Sara: I think that people misunderstand what we take issue with when we complain about the ad. Of course I'm not going to blame the woman—it's the advertiser who is at fault. I just don't want people to misunderstand what I'm angry about, here, and turn it into an anti-feminism debate.
Casey: Of course. I guess the ideal solution, then, would be for a woman who does not subscribe to the objectification of women to become the advertiser. This is why some feminists tell women to, dammit, get a job and get on the escalator toward power. Unfortunately, that's a really tall order, and not everyone is called. Perhaps there is someone here in this chat room with big ambitions.
Sara: I think all of us are pretty ambitious people.
Bamboo: Plus what appeals to women and men are oftentimes different. Going back to the hentai bit. The thought of being subjugated in front of a classroom by some professor is absolutely horrifying. It's repulsive. Being wanted by some hot dude who you already have a crush on ... much less horrifying. Advertisers will tap into what appeals to people. I'm actually really glad you introduced us to Cheese!. I think I'm going to look into it. Maybe it'll give me some revelations on how other women think about sex.

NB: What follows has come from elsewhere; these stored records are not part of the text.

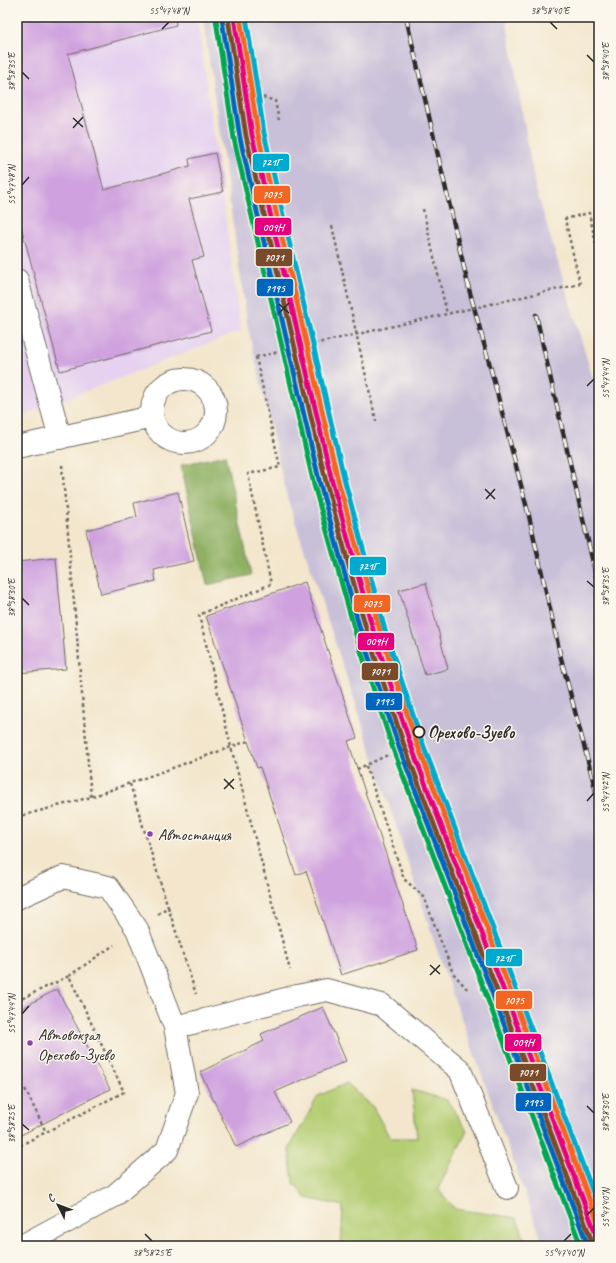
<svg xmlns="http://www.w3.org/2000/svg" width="616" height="1263" viewBox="0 0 616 1263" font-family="Caveat,sans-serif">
	<rect width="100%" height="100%" fill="#fbf7ec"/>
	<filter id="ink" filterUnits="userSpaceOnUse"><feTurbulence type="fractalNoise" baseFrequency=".025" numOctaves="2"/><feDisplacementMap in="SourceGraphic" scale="8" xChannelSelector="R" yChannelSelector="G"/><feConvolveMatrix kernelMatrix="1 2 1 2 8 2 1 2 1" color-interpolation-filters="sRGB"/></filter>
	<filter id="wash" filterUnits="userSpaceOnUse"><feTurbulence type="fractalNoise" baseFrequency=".012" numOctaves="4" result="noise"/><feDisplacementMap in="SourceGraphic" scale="16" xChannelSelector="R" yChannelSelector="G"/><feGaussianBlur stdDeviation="0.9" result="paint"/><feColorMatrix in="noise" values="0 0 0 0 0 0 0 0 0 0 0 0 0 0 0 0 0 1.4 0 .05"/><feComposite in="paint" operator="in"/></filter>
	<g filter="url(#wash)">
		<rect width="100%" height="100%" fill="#f3e6cc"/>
		<polygon fill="#e6d2f0" points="17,17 197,17 241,331 17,418"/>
		<polygon fill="#c8bfd8" points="203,17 506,17 535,186 599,399 599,1246 544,1246 443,968 287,497 248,328"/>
		<polygon fill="#b4cd72" stroke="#707c4e" points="347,1083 373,1107 390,1138 417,1138 412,1090 447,1100 467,1131 438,1189 455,1209 517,1218 527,1246 341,1246 343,1206 306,1198 293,1182 289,1149 318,1096"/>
		<polygon fill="#8fb064" stroke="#5d6e48" points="225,455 251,575 207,585 181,465"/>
		<g id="blocks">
			<g fill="#cfa2df">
				<polygon points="17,17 175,17 176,25 68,54 104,190 190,166 189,159 215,153 223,192 189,199 204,257 192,260 211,331 60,371 17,211"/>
				<polygon points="178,492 194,561 154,570 156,581 101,594 86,530 137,517 134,503"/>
				<polygon points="56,558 66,669 17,673 17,562"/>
				<polygon points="305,582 357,738 348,741 418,950 341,975 306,871 296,875 260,767 257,768 206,616"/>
				<polygon points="426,583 448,669 425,675 399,590"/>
				<polygon points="57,989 110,1089 17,1137 17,1011"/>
				<polygon points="323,1007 346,1061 275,1092 290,1122 236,1147 200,1072 264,1041 261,1034"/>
			</g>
		</g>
	</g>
	<g filter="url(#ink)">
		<use href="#blocks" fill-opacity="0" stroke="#716c63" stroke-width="1"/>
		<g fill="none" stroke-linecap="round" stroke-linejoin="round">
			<defs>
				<g id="minor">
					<polyline points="17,280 60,438"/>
					<circle cx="184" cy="411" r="32"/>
					<polyline points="17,447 152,417"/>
					<polyline points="17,898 63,877 108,887 137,929 175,1027 187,1093 167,1150 114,1196 22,1246"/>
					<polyline points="175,1027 205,1020 297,996 327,990 382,1005 460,1070 507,1188"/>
				</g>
			</defs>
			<use href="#minor" stroke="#716c63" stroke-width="24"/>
			<g stroke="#716c63" stroke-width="2.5" stroke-dasharray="3 3" stroke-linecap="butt">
				<polyline points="223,17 234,88 275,101 279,120"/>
				<polyline points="423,209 447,314"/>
				<polyline points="332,226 377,425"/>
				<polyline points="580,284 565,219 589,213 599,257"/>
				<polyline points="256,357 280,467 248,474 271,584 199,615 231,747 290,970"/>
				<polyline points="62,465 91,797"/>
				<polyline points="366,766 404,879 424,897 453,973 467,989"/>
				<polyline points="357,769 388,755"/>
				<polyline points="130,784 168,907 158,914"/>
				<polyline points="17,817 91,797 248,741"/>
				<polyline points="168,907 196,994"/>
				<polyline points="69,976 114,945"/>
				<polyline points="17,1001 69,976 124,1092 17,1147"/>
				<polyline points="25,1089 46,1132"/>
			</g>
			<use href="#minor" stroke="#fff" stroke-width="22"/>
			<defs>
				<g id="rail">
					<polyline points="406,17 469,289 489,362 529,516 561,658 599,803"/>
					<polyline points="536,315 599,589"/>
				</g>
			</defs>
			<use href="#rail" stroke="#2b2b2b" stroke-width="4.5"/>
			<use href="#rail" stroke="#fbf7ec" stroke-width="3" stroke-dasharray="9" stroke-linecap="butt"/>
			<polyline stroke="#716c63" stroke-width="2.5" stroke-dasharray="3 3" stroke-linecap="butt" points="256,357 580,284"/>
			<defs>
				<polyline id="rail-1" points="234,17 252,135 332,481 375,637 410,743 599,1242"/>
				<polyline id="rail-2" points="228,18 246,136 326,482 369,639 404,745 593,1244"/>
				<polyline id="rail-3" points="240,17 258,134 338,480 381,635 416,741 599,1225"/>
				<polyline id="rail-4" points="222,19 240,138 320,484 363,640 399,747 588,1246"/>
				<polyline id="rail-5" points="246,17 264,133 344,478 386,634 421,739 599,1208"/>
				<polyline id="rail-6" points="216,20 234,139 314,485 358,642 393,749 581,1246"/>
			</defs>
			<use href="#rail-1" stroke="#fbf7ec" stroke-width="8"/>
			<use href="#rail-2" stroke="#fbf7ec" stroke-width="8"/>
			<use href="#rail-3" stroke="#fbf7ec" stroke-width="8"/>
			<use href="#rail-4" stroke="#fbf7ec" stroke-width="8"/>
			<use href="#rail-5" stroke="#fbf7ec" stroke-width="8"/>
			<use href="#rail-6" stroke="#fbf7ec" stroke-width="8"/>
			<use href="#rail-1" stroke="#e5007d" stroke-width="5"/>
			<use href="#rail-2" stroke="#7a4b2a" stroke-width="5"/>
			<use href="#rail-3" stroke="#f26522" stroke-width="5"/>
			<use href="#rail-4" stroke="#0065bd" stroke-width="5"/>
			<use href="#rail-5" stroke="#00a9ce" stroke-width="5"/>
			<use href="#rail-6" stroke="#00a651" stroke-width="5"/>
		</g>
	</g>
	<path fill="none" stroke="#2b2b2b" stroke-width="1.5" d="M 550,22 L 557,29M 162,29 L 169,22M 587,55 L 594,62M 22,72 L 29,79M 73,118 L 83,127M 73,128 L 83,117M 22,185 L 29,177M 279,304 L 289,313M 279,313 L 289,303M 587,386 L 594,379M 485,489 L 495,499M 486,499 L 495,489M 587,581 L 594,587M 22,598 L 29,605M 224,779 L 234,789M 224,789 L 234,779M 587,801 L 594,793M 430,965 L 440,974M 430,975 L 440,965M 22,1014 L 29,1006M 587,1106 L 594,1113M 22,1124 L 29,1130M 587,1215 L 594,1208M 145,1234 L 152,1241M 564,1241 L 571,1234"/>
	<circle fill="#fbf7ec" stroke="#2b2b2b" stroke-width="2" cx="419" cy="732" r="5.5"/>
	<g fill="#8e44ad" stroke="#fbf7ec" stroke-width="1.5">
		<circle cx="150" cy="834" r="3.5"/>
		<circle cx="30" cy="1043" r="3.5"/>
	</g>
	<g text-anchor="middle" stroke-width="3" stroke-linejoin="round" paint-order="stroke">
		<g font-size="16" fill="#2b2b2b" stroke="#fbf7ec" text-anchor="start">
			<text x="158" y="840">Автостанция</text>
			<text x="38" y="1040">Автовокзал<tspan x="38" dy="20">Орехово-Зуево</tspan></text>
		</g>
		<g font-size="17" font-weight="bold" fill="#2b2b2b" stroke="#fbf7ec" text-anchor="start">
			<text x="428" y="738">Орехово-Зуево</text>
		</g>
	</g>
	<g stroke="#fbf7ec" stroke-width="1.5">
		<rect x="252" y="153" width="38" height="19" rx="4" fill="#00a9ce"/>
		<rect x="253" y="185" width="38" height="19" rx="4" fill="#f26522"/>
		<rect x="254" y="217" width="38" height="19" rx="4" fill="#e5007d"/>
		<rect x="255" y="248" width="38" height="19" rx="4" fill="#7a4b2a"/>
		<rect x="256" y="278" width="38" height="19" rx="4" fill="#0065bd"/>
		<rect x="349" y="556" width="38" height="20" rx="4" fill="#00a9ce"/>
		<rect x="353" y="594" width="38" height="19" rx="4" fill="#f26522"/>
		<rect x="357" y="632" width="38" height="19" rx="4" fill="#e5007d"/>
		<rect x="361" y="662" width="38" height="19" rx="4" fill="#7a4b2a"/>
		<rect x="365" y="692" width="38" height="19" rx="4" fill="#0065bd"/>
		<rect x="485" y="948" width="38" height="19" rx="4" fill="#00a9ce"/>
		<rect x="495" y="990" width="38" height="20" rx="4" fill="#f26522"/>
		<rect x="504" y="1033" width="38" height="19" rx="4" fill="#e5007d"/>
		<rect x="509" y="1063" width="38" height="19" rx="4" fill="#7a4b2a"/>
		<rect x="515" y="1092" width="37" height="20" rx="4" fill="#0065bd"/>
	</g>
	<g font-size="11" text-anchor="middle" font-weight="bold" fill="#fff">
		<text x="271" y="166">721Г</text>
		<text x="272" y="198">7075</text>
		<text x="273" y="231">009Н</text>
		<text x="274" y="261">7071</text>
		<text x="275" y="292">7195</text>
		<text x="368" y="570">721Г</text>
		<text x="372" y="607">7075</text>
		<text x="376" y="645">009Н</text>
		<text x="380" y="675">7071</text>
		<text x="384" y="705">7195</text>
		<text x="504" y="962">721Г</text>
		<text x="514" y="1004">7075</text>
		<text x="523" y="1046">009Н</text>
		<text x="528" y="1076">7071</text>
		<text x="533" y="1106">7195</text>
	</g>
	<rect width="616" height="1263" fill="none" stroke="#fbf7ec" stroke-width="44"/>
	<g transform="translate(58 1205) rotate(312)" stroke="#fbf7ec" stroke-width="3" paint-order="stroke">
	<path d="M0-3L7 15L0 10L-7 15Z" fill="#2b2b2b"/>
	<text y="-6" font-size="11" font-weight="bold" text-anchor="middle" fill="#2b2b2b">С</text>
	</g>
	<rect x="22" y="22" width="572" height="1219" fill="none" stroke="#2b2b2b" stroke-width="1.5"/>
	<g font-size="10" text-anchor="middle" fill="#2b2b2b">
		<text x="169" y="14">55°47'48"N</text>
		<text x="550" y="14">38°58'40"E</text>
		<text transform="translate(605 62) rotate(-90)" y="4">38°58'40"E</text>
		<text transform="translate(11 72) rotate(-90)" y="4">38°58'35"E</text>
		<text transform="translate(11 185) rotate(-90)" y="4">55°47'48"N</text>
		<text transform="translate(605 379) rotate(-90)" y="4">55°47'44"N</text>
		<text transform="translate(605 587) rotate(-90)" y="4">38°58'35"E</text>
		<text transform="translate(11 598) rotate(-90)" y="4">38°58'30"E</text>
		<text transform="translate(605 793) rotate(-90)" y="4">55°47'42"N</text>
		<text transform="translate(11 1014) rotate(-90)" y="4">55°47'44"N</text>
		<text transform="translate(605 1113) rotate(-90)" y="4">38°58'30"E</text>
		<text transform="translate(11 1124) rotate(-90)" y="4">38°58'25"E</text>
		<text transform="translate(605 1208) rotate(-90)" y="4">55°47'40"N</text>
		<text x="152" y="1256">38°58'25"E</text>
		<text x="564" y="1256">55°47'40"N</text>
	</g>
</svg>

Casey: Okay, I think it's time to wrap things up. Any final thoughts? In your opinion, is porn a net good for women or not?
Sara: I don't know if I'd categorize it as a "net good" for anyone, but I don't think it does any harm. It allows people to relish in escapist fantasies without any fears or consequences. When pornography leaks out into subversive advertisements is when it starts to cause damage. Harlequin, ero-manga and hentai all serve their purposes, and like Bamboo I am also intrigued by Cheese!. As long as the fantasy of sex is just a fantasy and not a secret message.
Bamboo: Yeah, "net good" is a bizarre term, but there's nothing wrong with it, I suppose. Unless some creepy deviant does something awful because of it, but I'm of the belief that deviants will do what deviants do, even without external help.
Casey: See, now, I actually do think that pornography is more a net good than a net evil. After all, most people do know that it's fantasy, not reality, and while we cannot close the door on whether or not the things we see on TV influence what we do out in the world, it may well be a convenient emotional outlet for both men and women. I mean, what if porn were illegal? I could imagine things way worse.